Ответьте кратко на вопросы по письмам Ив. Аксакова:
1. Какой датой помечено первое письмо?
2. Сколько номеров «Руси» автор велел доставить адресату?
3. В каком номере автор предполагает окончить печатание статьи Данилевского?
### Текст ###
7 Сентября 1884 года.

   Само собой разумѣется, что я беру статью, и съ благодарностью. О рукописи съ резолюціей Платона я слышалъ отъ васъ лѣтъ 80 тому назадъ. Все ищу себѣ квартиры и рыскаю или рыщу по Москвѣ, а мнѣ бы хотѣлось васъ видѣть и посовѣтоваться.

Вашъ Ив. Аксаковъ.

   

15.

1884 г. Октябрь. Москва.

   Прелестно -- и поучительно, какъ взглядъ народный, чуждый доктрины. И какъ любопытно это соприкосновеніе школы и газеты съ живымъ ключомъ и народной мысли, и народной рѣчи, и вообще народнаго творчества. Не оживитъ ли и не переиначить ли оно нащу книжную литературную рѣчь?
   Оттиски статьи вашей будутъ. "Урѣзаннаго документа" велѣлъ доставить вамъ десять NoNo Руси. Они урѣзываются легко... Вы знаете что оттиски проходятъ сквозь цензуру, а этого туда пускать нельзя было.

Вашъ Ив. Аксаковъ.

   

16.

26 Ноября 1884 года.

Любезнѣйшій Никита Петровичъ.

   Ваша статейка -- это алансонскіе тончайшіе кружева, и какъ вы хотите, что бы я этой многоцѣнной тончайшей кружевной работѣ мысли, къ которой не знаю человѣка способнѣе васъ (и которая совершенно непригодна для темъ практическихъ) не далъ мѣста? но какъ быть? Статью Данилевскаго я предполагаю окончить печатаньемъ въ 23 No, не дробя ее на двѣ, даромъ, что въ ней 150 вершковъ. Ваша постановка вопроса совсѣмъ оригинальная, въ которой Н. Я. Данилевскій и близко не подходитъ; онъ просто доказываетъ внутреннюю непослѣдовательность самой нигилистической доктрины изъ нея самой; такъ что вашу статейку когда ни помѣсти, она не утратитъ ни значенія, ни достоинства. Пожалуй, можно сдѣлать и такъ: статью Данилевскаго помѣстить не всю (она имъ самимъ размѣчена на 3 раза -- въ случаѣ необходимости), и помѣстить и вашу; но не обидно ли будетъ Данилевскому, что ему возражаютъ не давъ ему докончить. Самое лучшее пустить вашу въ 24 Но вотъ что. Статья ваша возбудитъ множество недоумѣній, пожалуй и нареканій. Скажутъ, что вы и Бога и Христа отвели въ разрядъ субъективныхъ "предразсудковъ", и т. п. Необходимо вамъ сдѣлать какую нибудь оговорку -- для области вѣры, поставить ее въ перспективѣ или надъ всей этой мукомольной работой человѣческаго духа. Иначе статья ваша совсѣмъ неполна. Возбуждая вопросъ она описываетъ состояніе мысли и духа,-- но не даетъ отвѣта, а многихъ совсѣмъ смутитъ или приведетъ въ отчаяніе, осуждая будто бы на роковую безсознательность, непроизвольность темныхъ представленій: съ этимъ мириться нельзя,-- да и не слѣдуетъ, а нуженъ свѣтъ вѣры, конечно неупрятываемый ни въ какую логическую доктрину. Я знаю, что этого касаться -- значило бы писать цѣлый трактатъ, но вы можете въ двухъ-трехъ строкахъ указать на это въ заключеніи. Редакторъ долженъ вѣдь всегда становиться въ положеніе читателя.
### Набор данных ###
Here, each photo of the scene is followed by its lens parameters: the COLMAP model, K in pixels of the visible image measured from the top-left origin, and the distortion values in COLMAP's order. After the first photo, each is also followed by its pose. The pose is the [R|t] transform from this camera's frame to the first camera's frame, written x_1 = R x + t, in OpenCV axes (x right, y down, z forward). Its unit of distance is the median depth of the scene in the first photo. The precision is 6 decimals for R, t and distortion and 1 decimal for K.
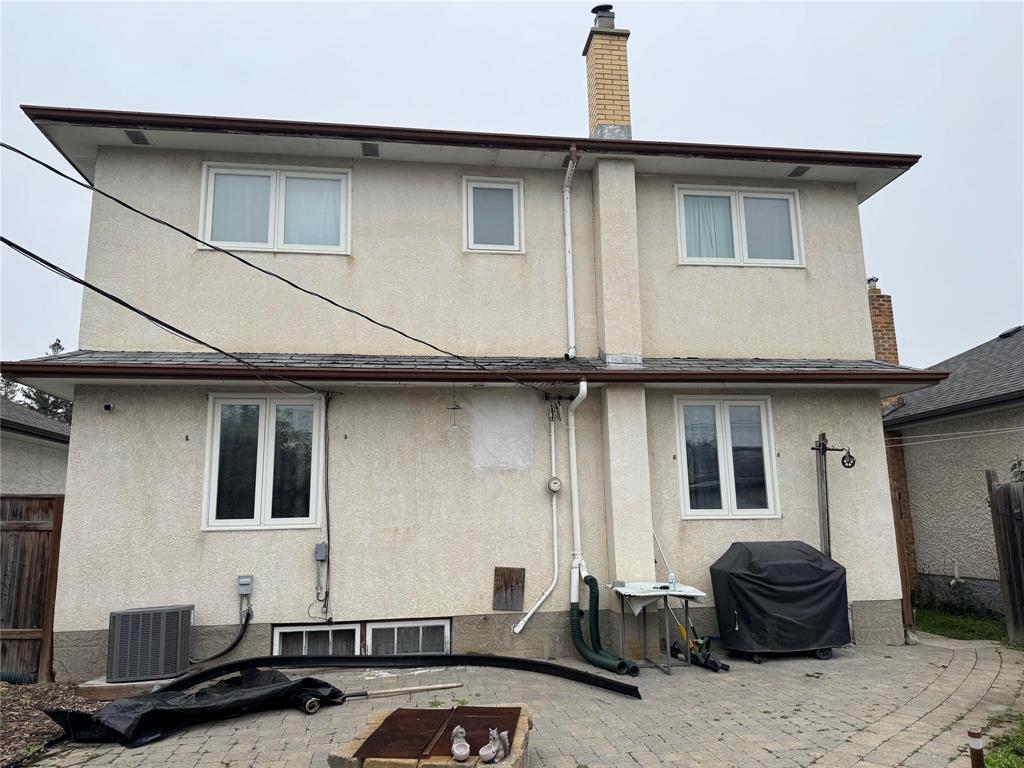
lens RADIAL K [[727.4, 0, 511.1], [0, 727.4, 387.4], [0, 0, 1]] dist [0.043054, -0.048056]
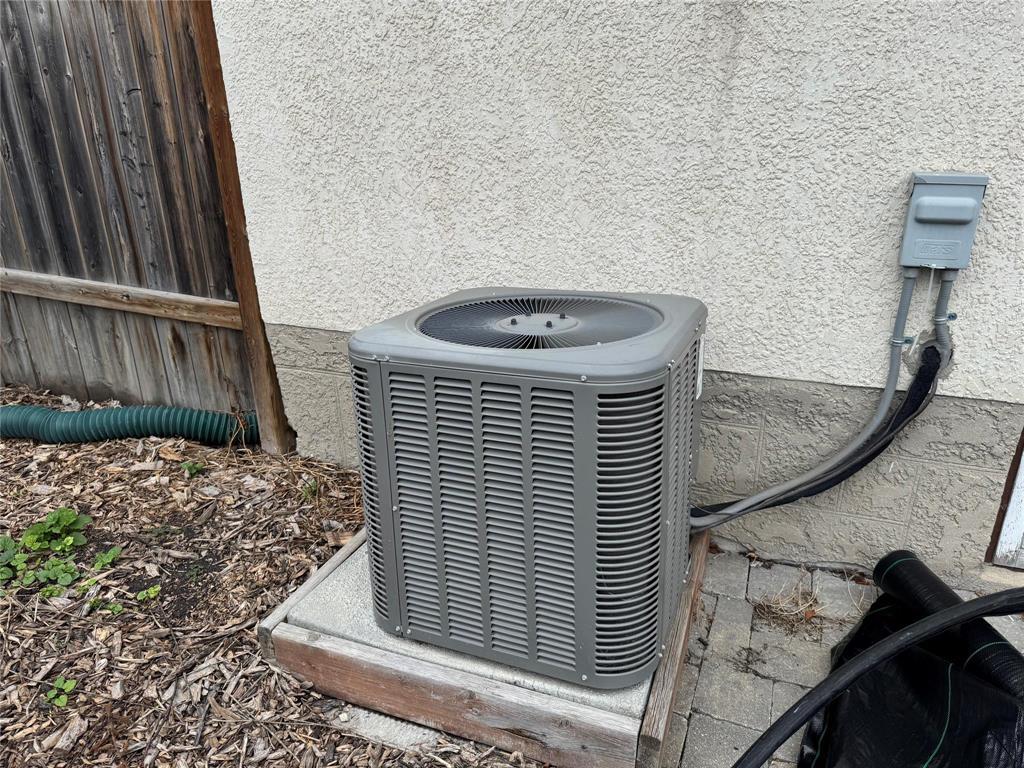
lens RADIAL K [[727.4, 0, 510.6], [0, 727.4, 383.7], [0, 0, 1]] dist [0.043054, -0.048056]
pose [[0.881126, 0.180079, -0.437251, -0.374540], [0.080676, 0.853851, 0.514228, 0.196172], [0.465949, -0.488375, 0.737822, 0.782112]]
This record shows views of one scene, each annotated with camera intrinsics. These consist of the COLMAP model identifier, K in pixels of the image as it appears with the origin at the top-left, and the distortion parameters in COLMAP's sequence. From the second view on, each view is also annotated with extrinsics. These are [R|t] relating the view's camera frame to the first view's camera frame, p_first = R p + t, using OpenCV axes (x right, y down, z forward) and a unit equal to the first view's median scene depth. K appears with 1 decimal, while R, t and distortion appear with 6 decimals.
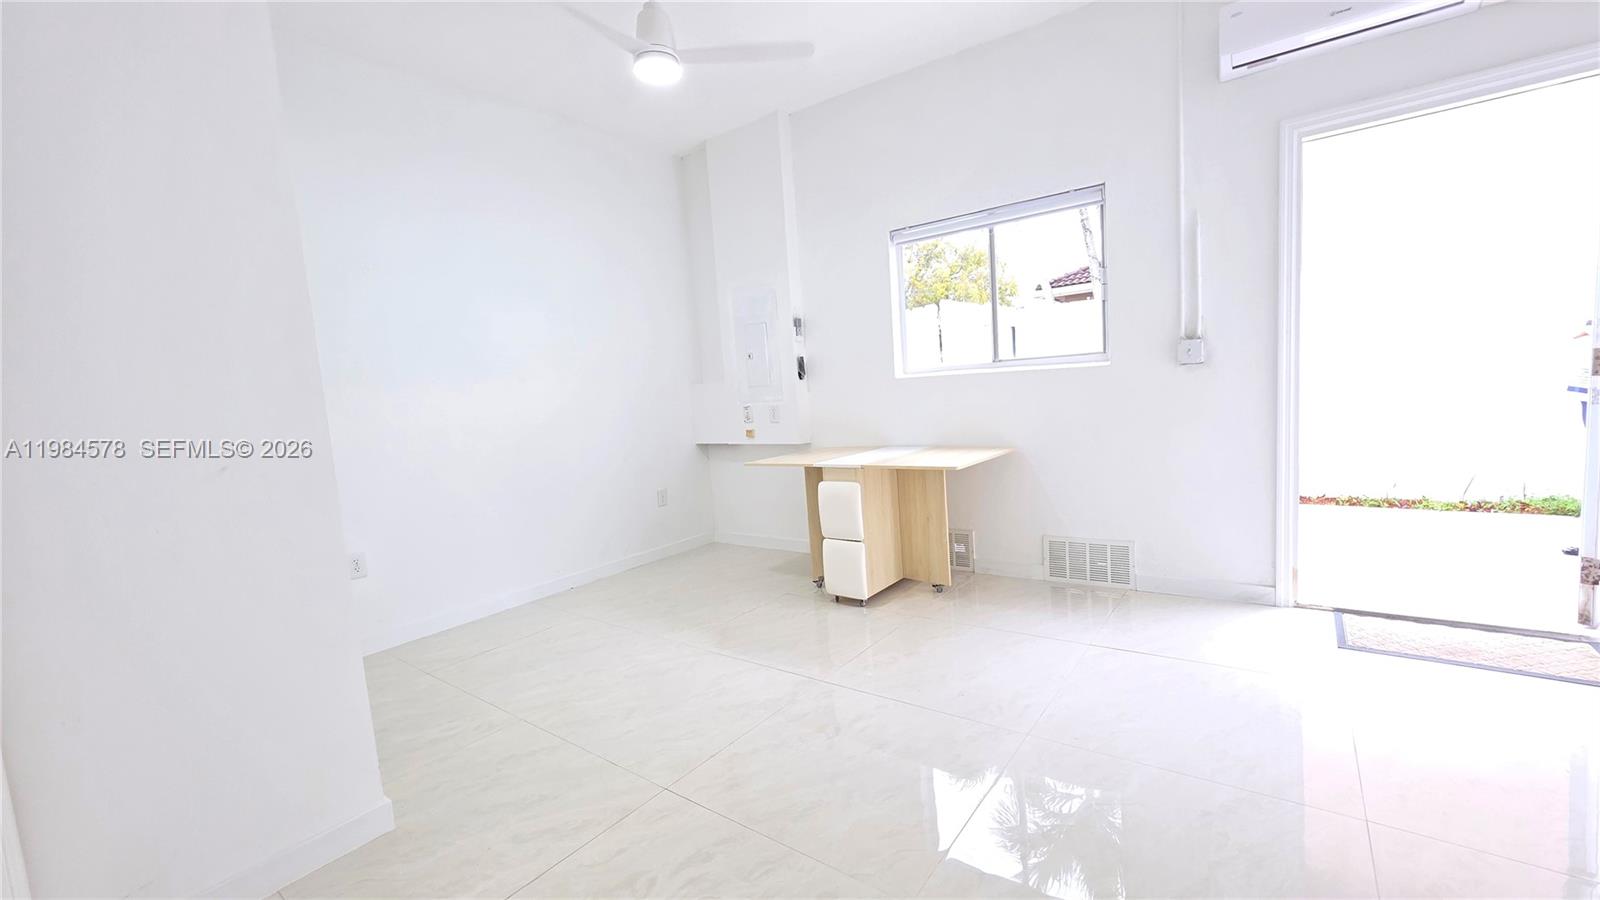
###
» Решение
1. 7 сентября 1884 года.
2. Десять.
3. В 23-м номере.